In how many lines of the records below does the word "Purdue" appear? Reply with the number only.

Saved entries
Start of Block

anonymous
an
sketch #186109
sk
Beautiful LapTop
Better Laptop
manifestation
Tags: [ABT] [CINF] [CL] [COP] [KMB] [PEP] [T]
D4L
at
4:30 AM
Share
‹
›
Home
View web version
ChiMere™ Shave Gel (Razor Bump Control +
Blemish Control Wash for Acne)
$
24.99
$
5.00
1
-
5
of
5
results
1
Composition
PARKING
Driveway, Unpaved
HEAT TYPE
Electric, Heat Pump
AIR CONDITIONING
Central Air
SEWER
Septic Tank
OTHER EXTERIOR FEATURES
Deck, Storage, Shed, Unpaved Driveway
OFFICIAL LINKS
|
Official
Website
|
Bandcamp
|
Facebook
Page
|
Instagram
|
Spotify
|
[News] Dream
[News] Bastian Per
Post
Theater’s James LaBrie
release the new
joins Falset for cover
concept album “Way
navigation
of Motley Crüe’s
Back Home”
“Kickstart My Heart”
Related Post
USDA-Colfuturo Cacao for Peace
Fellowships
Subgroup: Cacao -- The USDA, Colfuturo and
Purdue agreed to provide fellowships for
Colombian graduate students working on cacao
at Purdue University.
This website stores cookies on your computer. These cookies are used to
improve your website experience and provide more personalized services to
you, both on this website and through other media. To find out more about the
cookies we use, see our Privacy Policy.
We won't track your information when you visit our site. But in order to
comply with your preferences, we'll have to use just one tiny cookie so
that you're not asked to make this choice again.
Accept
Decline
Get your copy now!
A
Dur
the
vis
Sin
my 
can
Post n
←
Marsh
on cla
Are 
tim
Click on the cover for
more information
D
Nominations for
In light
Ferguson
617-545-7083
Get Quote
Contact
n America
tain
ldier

End of Block

Response — 2